Financial FAQs
Fourth quarter Gross Domestic Product growth slowed, mostly because of the strong dollar and weak foreign demand. But consumers held up their end with higher consumer sentiments, and businesses also began to invest in new plants and equipment again.
One reason for the weakness is surging domestic demand for imported goods, because consumers are buying lots of goods and services. So all-in-all, the U.S. economy is doing very well, with interest rates still low and domestic demand still strong.
Gross domestic product, the official score card for the economy, expanded at a 1.9 percent annual clip from October to December, the Commerce Department said. That’s a marked drop from a 3.5 percent growth rate in the third quarter and below the 2.2 percent consensus of Bloomberg. The drop was mainly because of lower exports (strong dollar) and higher imports, which are a subtraction in the calculation of GDP, increased.
Still, the increase in real GDP in the fourth quarter reflected positive contributions from personal consumption expenditures (PCE), private inventory investment, residential fixed investment, nonresidential fixed investment, and state and local government spending.
And we have soaring consumer sentiment, as the University of Michigan Consumer Sentiment survey is now at 98.5 in January, at the cycle highs where it's been since the November election. Prospects for future income are the highest in a decade, though the sample is split between optimism among Republicans offsetting pessimism among Democrats.
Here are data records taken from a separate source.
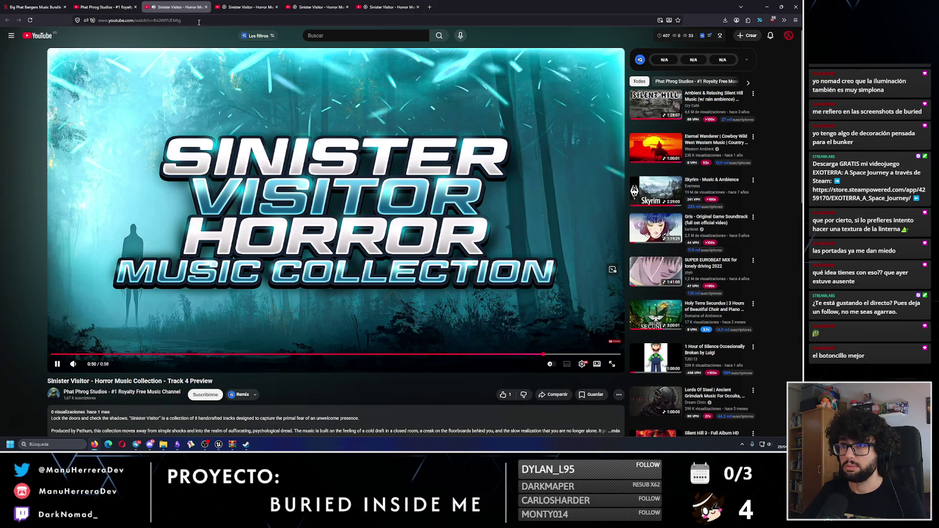
Step: Play the Sinister Visitor Track 3 preview, then pause and rewind it before returning to Unreal
left_click(247, 7)
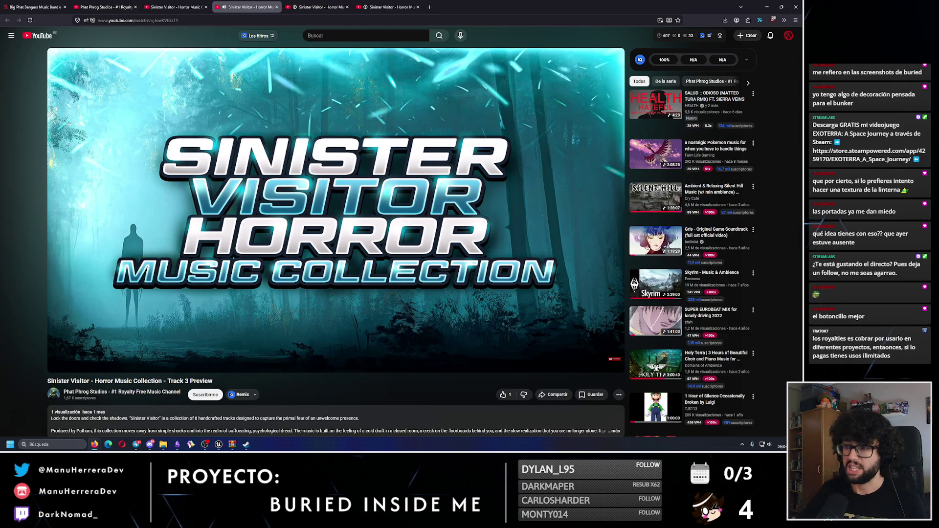
key("space")
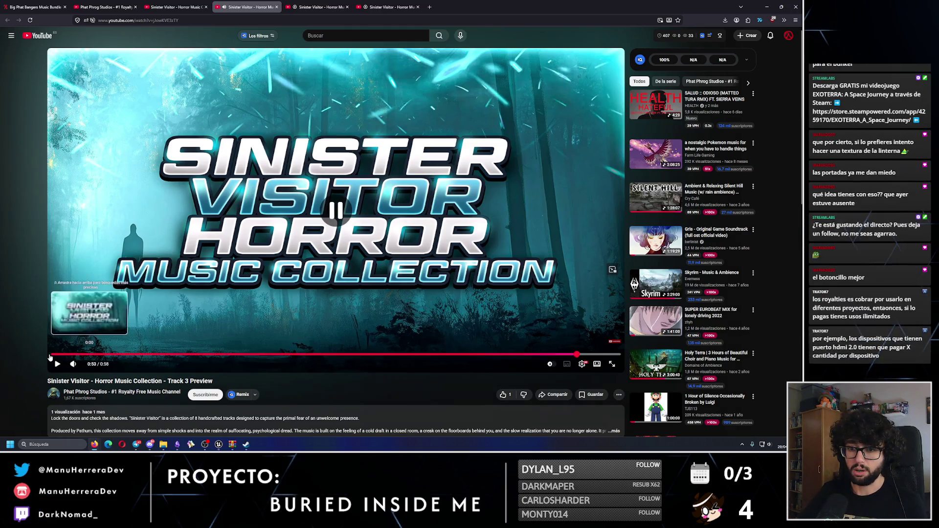
left_click(49, 356)
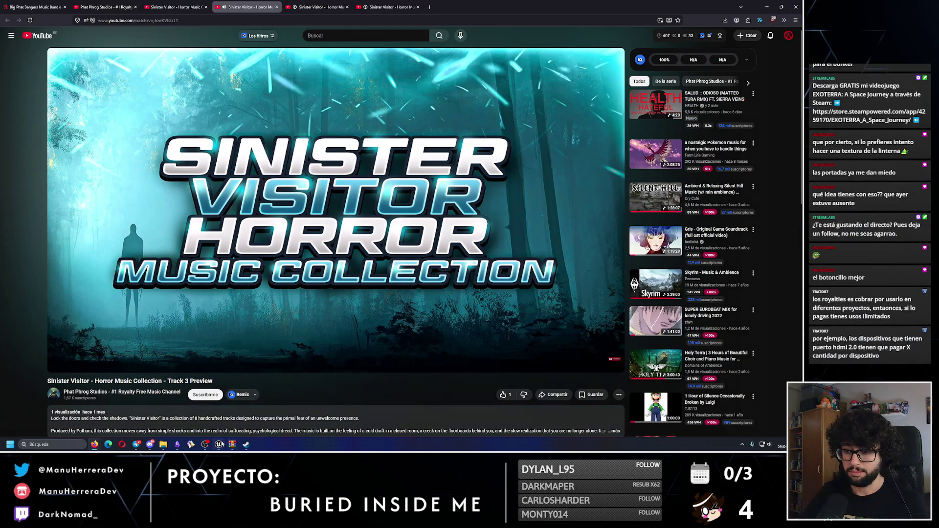
key("alt+Tab")
left_click(386, 81)
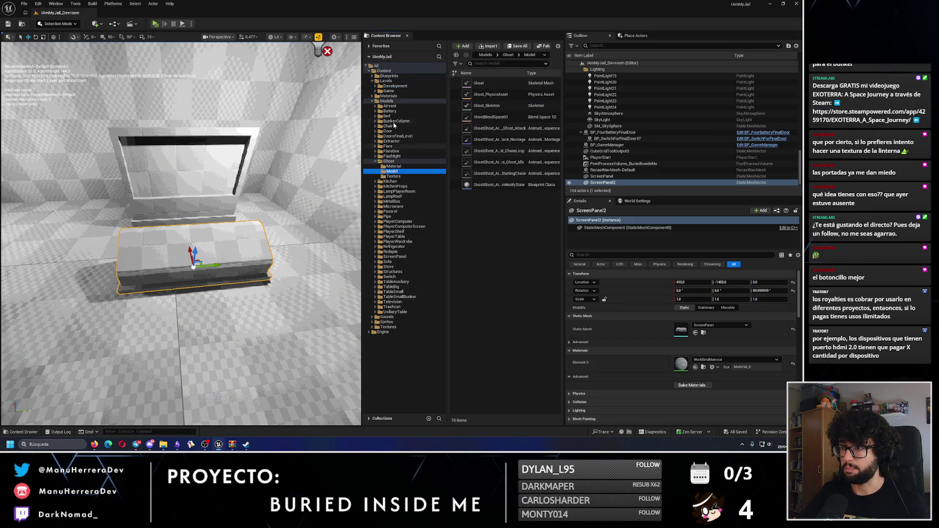
Step: Load BuriedInsideMe_Level_01 and inspect the lamp arm in unlit view before restoring lighting
left_click(389, 90)
double_click(494, 93)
One fifth of the sample says it's a good idea to borrow in advance of possible rate increases, a 20-year high for this reading.
But the real hero of the week was durable goods orders for goods lasting more than 3 years, such as auto, appliances and aircraft. Even though December orders, pulled down by a swing lower in defense aircraft, slipped 0.4 percent, core capital goods orders rose 0.8 percent which is on top of an upward revised 1.5 percent gain in November.
This is the sign of the increase in sorely needed business investment in plants and equipment that will be needed to increase productivity and so economic growth in 2017. Year-on-year core capital goods orders (nondefense ex-aircraft) moved into the plus column for the first time since October 2015, at 2.8 percent to exceed total orders at 1.2 percent.
The graph tracks monthly dollar levels of core capital goods (at $64.5 billion in December) against all other durable goods (at $162.5 billion). This swing higher for capital goods has contributed to three straight quarters of gains, though small ones, for nonresidential investment in the GDP report. But progess is progess, says Econoday.
So we can only hope that President Trump doesn’t start too many trade wars, such as with Mexico, our third largest trading partner, if GDP growth is to improve from the past decade. For most of our exports and core capital goods depend on parts made elsewhere. We have a worldwide interconnected economy in other words that a trade war could harm greatly.